**YOUR INSTRUCTIONS:** Copy word for word, please, the lines of the entries below running from the one containing "nose: (630, 311)" to the one containing "right back paw: (567, 442)", both ends included.

[Stored data]
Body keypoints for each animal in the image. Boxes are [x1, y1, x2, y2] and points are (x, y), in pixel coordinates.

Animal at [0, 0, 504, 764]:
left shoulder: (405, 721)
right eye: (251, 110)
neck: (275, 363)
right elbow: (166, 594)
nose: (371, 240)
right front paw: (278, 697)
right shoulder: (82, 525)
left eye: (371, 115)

--

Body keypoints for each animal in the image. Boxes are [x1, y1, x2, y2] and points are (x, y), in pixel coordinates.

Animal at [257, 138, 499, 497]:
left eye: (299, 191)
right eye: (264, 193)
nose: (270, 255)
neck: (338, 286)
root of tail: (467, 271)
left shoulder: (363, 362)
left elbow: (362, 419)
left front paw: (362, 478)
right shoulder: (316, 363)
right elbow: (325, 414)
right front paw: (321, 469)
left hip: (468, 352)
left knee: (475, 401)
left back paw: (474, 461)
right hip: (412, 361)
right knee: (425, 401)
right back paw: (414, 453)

==

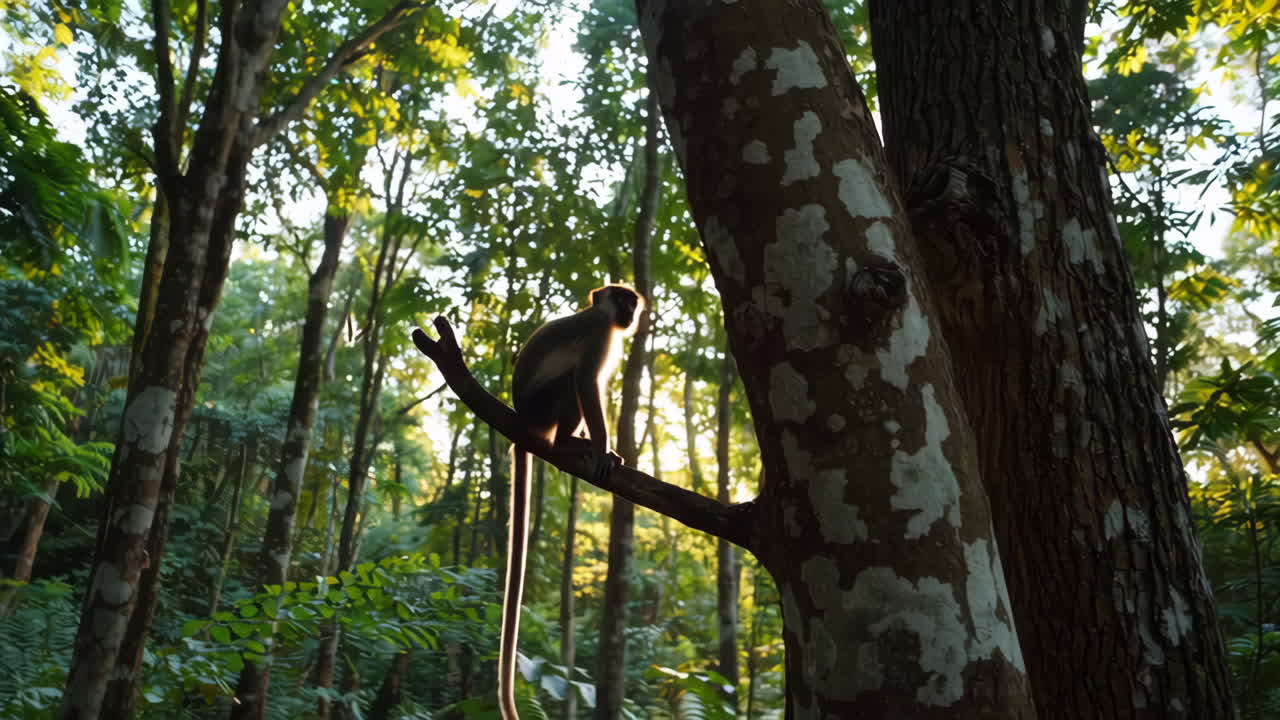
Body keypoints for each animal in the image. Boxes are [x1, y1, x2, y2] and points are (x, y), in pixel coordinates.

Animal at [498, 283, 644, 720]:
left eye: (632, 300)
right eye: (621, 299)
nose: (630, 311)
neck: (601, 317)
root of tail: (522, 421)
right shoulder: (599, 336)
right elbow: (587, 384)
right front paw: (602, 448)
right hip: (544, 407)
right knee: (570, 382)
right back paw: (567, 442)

**WRITTEN RESPONSE:**
nose: (630, 311)
neck: (601, 317)
root of tail: (522, 421)
right shoulder: (599, 336)
right elbow: (587, 384)
right front paw: (602, 448)
right hip: (544, 407)
right knee: (570, 382)
right back paw: (567, 442)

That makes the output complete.